I'll check it out some time! So many wineries up there. Last year we worked at Coppola winery. Was awesome. My boss asked to take a photo with him and he laughed and said $10,000. He was serious LOL


----------



## TrueColors (Jul 30, 2010)

I was all about side jobs when I worked for my previous employer. I would work evenings and weekends for years. It eventually let me be able to start my company and not have to scrounge around for work. Yes it's frowned upon but it's life and we all need to make a dollar.


Sent from my iPhone using Tapatalk


----------



## JakeTheAnchor (Feb 23, 2016)

TrueColors said:


> I was all about side jobs when I worked for my previous employer. I would work evenings and weekends for years. It eventually let me be able to start my company and not have to scrounge around for work. Yes it's frowned upon but it's life and we all need to make a dollar.
> 
> 
> Sent from my iPhone using Tapatalk



that's exactly right bro! I understand new contractors need work...but if i've got people directly coming to me knowing I do sidework that's awesome. I think people should respect someone willing to work so much. Currently, im working 45-56 hours a week + side jobs when they come up. Got a wedding to pay for!! Also stressing about having enough for first month rent/deposit for my girl and i's new place. She's currently in Law school and won't have financial aid yet. #workingForABetterFuture


----------



## CApainter (Jun 29, 2007)

No matter how people spin it, side jobbing is wrong. It puts homeowners at risk, the worker at risk, and it enables low bids while creating criminal activity in the way of fraudulent income.

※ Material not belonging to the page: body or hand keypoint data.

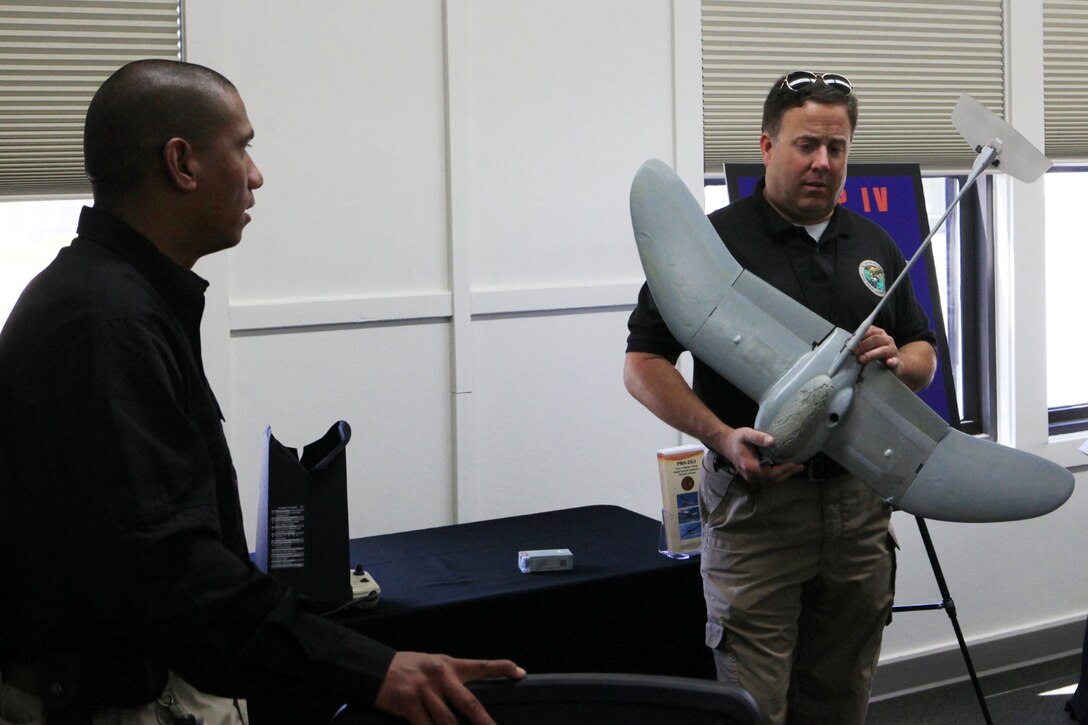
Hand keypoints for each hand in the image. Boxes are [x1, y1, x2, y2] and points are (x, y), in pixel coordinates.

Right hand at [375, 652, 525, 723]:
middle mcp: (440, 676)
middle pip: (469, 704)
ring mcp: (425, 691)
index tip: (520, 672)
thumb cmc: (407, 668)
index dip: (502, 668)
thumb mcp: (431, 665)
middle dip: (485, 723)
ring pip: (448, 722)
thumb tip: (468, 703)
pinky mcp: (409, 704)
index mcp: (449, 664)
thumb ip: (450, 679)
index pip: (481, 665)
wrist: (374, 668)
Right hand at [719, 427, 801, 485]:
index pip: (769, 473)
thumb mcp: (746, 434)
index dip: (782, 470)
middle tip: (799, 466)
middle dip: (787, 474)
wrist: (726, 444)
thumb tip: (772, 441)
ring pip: (771, 482)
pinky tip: (786, 470)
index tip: (793, 464)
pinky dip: (778, 476)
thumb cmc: (736, 439)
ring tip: (796, 468)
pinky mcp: (753, 477)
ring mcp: (751, 478)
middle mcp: (750, 475)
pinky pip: (768, 480)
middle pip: (772, 480)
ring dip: (784, 476)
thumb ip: (758, 437)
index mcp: (749, 466)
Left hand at [854, 325, 899, 371]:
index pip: (869, 330)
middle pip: (875, 339)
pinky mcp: (896, 361)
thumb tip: (847, 344)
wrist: (892, 364)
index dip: (859, 336)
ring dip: (871, 354)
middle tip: (853, 353)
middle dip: (862, 345)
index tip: (851, 342)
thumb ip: (859, 343)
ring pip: (883, 350)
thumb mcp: (868, 346)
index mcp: (879, 333)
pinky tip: (888, 363)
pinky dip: (891, 362)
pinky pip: (894, 361)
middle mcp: (887, 339)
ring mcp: (893, 350)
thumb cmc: (876, 353)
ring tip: (861, 360)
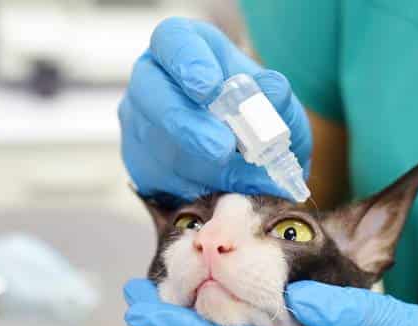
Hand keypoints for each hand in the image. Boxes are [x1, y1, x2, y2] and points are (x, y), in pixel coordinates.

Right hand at [121, 17, 311, 200]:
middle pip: (152, 94)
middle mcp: (153, 79)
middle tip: (221, 149)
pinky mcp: (140, 164)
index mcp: (186, 47)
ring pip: (157, 145)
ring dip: (202, 168)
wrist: (252, 159)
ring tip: (244, 179)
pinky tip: (224, 192)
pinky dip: (196, 190)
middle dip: (187, 126)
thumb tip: (272, 91)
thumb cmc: (258, 117)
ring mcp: (140, 122)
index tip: (209, 88)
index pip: (172, 41)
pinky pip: (161, 181)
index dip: (187, 62)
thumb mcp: (277, 105)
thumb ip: (276, 98)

It really should be kept hushed.


----------



## kmp (Jan 30, 2011)

Some jobs are to small for me to make money so I don't mind if some body working for me picks up those jobs. I will fire somebody if they are soliciting work from one of my customers or on the job site. As long as side jobs don't interfere with my schedule for them I don't mind. Do not brag or talk about side jobs.


----------



## stelzerpaintinginc. (May 9, 2012)

First rule of side jobs,
don't talk about side jobs.


----------